Date limite d’information : 14 h HE

Le Critical Threats Project (CTP) de l’American Enterprise Institute et l’Institute for the Study of War (ISW) publient Iran Update, qui donne un aperçu des activités iraniennes et parrainées par l’Iran qui compromettent la stabilité régionale et menacent les forces et les intérêts américains.

Cliquez ici pour voir la carte interactive du CTP et de l’ISW des opérations terrestres israéliennes, et ici pour voir la carte interactive du CTP et de l’ISW de l’offensive de l’opposition en cours en Syrie. Ces cartes sont mises à jour quotidiennement aux côtés des cartes statiques présentes dans ce rapport.

Nous ne rapportons pas en détail les crimes de guerre parce que ces activités sont bien couvertes par les médias occidentaux et n’affectent pas directement les opérations militaires que nous évaluons et prévoyons. Nous condamnons catégoriquement les violations du droit des conflits armés et des Conventions de Genève ainsi que les crimes contre l'humanité, même si nous ne les décrivons pas dans ces rapports.

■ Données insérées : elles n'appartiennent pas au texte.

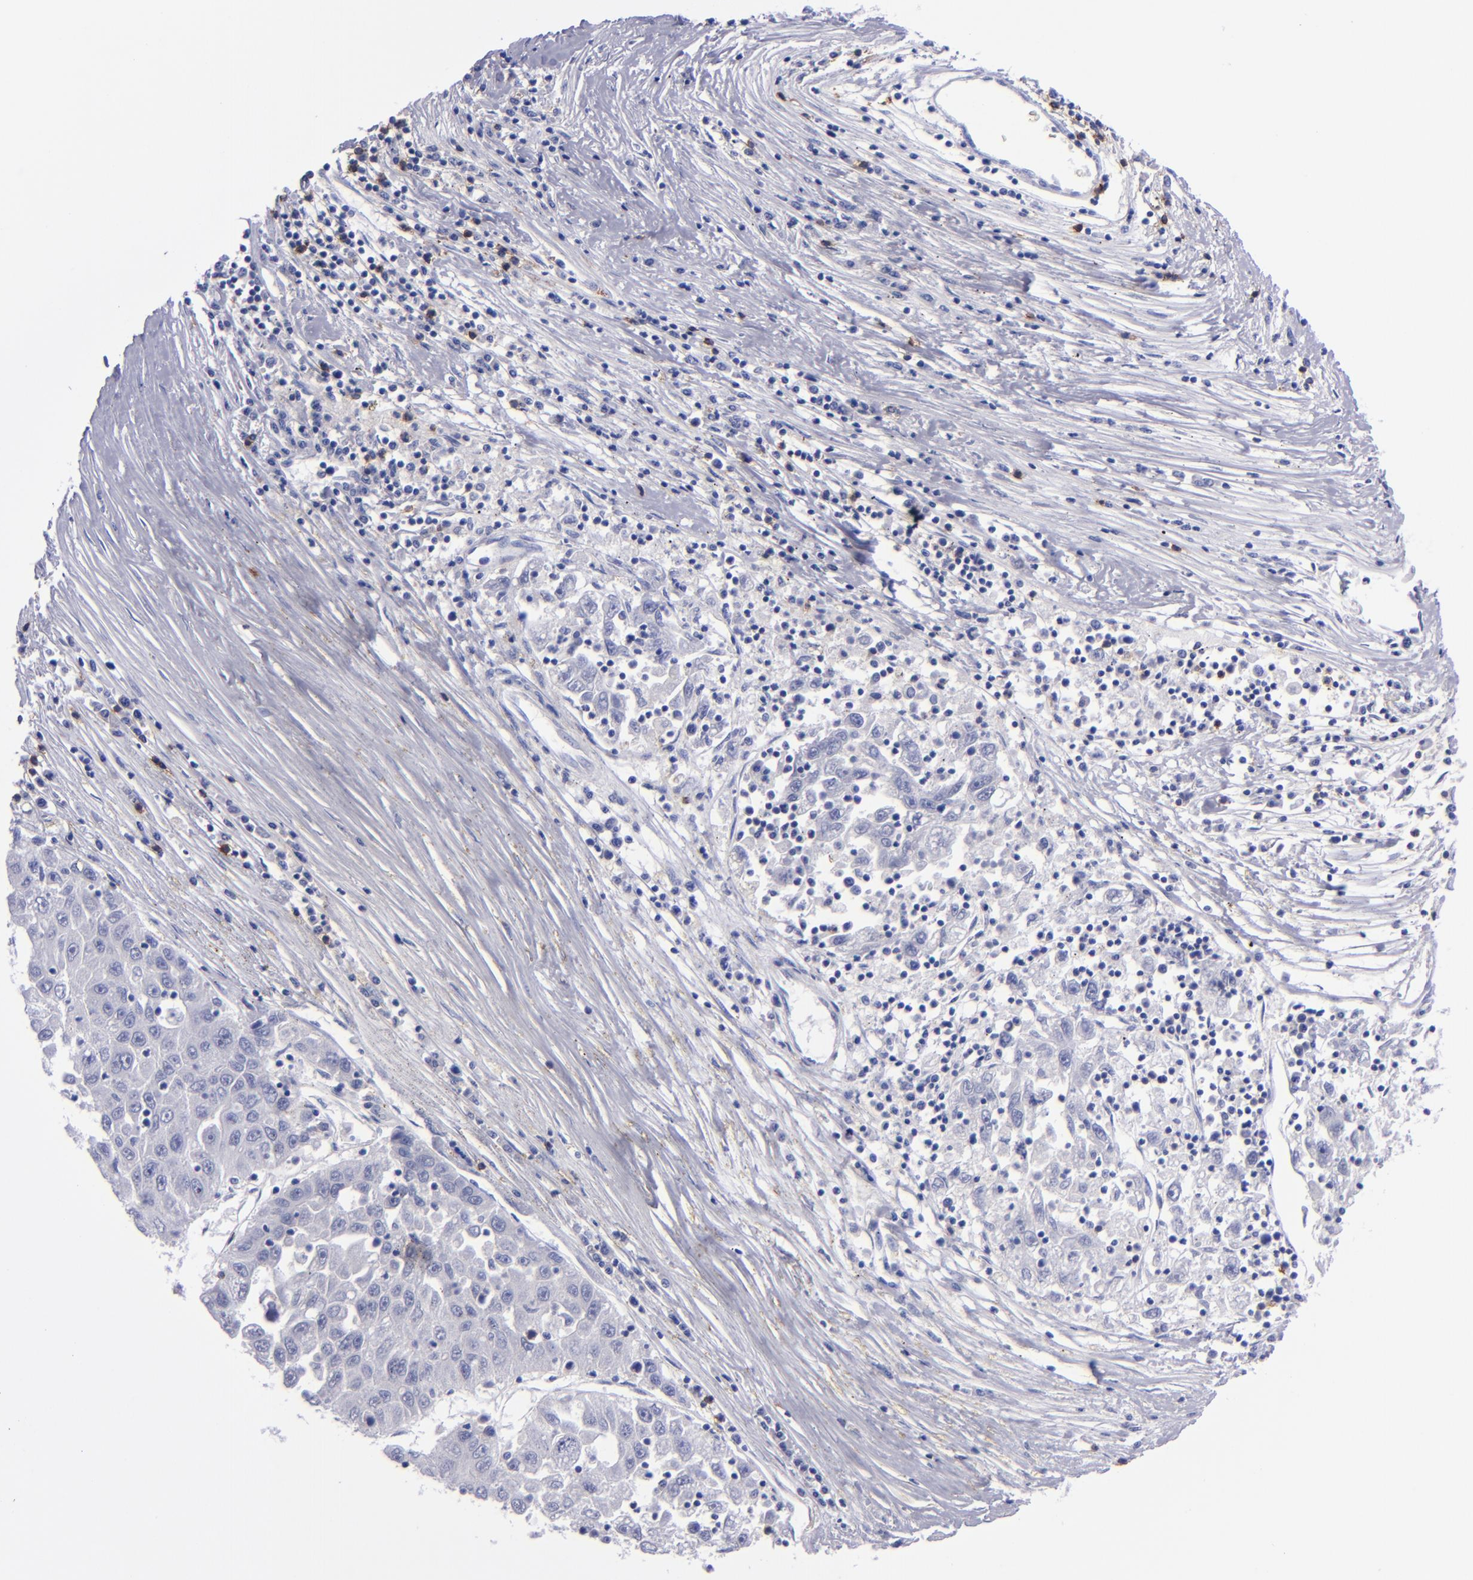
{"staining": {"intensity": "negative", "quantity": "none", "location": "none"}, "tissue": "liver cancer", "cell_type": "Tumor cells", "image_type": "cancer", "snomed": [{"axis": "morphology", "description": "Carcinoma, Hepatocellular, NOS"}, {"axis": "topography", "description": "Liver"}], "caption": "There is no significant positivity in tumor cells of liver cancer.", "gene": "CD37", "patient": {"sex": "male", "age": 49}}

Les groupes d'opposition alignés sur Hayat Tahrir al Sham (HTS) ont lancé une campagne pour capturer Homs après avoir capturé la ville de Hama le 5 décembre. Les forces alignées sur le HTS ont pris le contrôle de la ville de Hama et de l'aéroport militaire de Hama aux mains des forces de l'Armée arabe syrienne (AAS) le 5 décembre. .[1] Fateh Mubin – une salle d'opérations conjointe dirigée par HTS – a annoncé après avoir sécurisé Hama que ses forces avanceraient vers le sud pour sécuriser Homs.[2] Les médias de l'opposition syrienne ont publié des images montrant un convoi de combattants alignés sur le HTS prêts à avancer vers le sud le long de l'autoroute M5 en direction de Homs.[3] Des rapports non vérifiés affirment que les habitants de Talbiseh, à environ 8 kilomètres au nord de Homs, ont lancé leur propre effort localisé pour libérer la ville avant l'avancée de l'opposition.[4]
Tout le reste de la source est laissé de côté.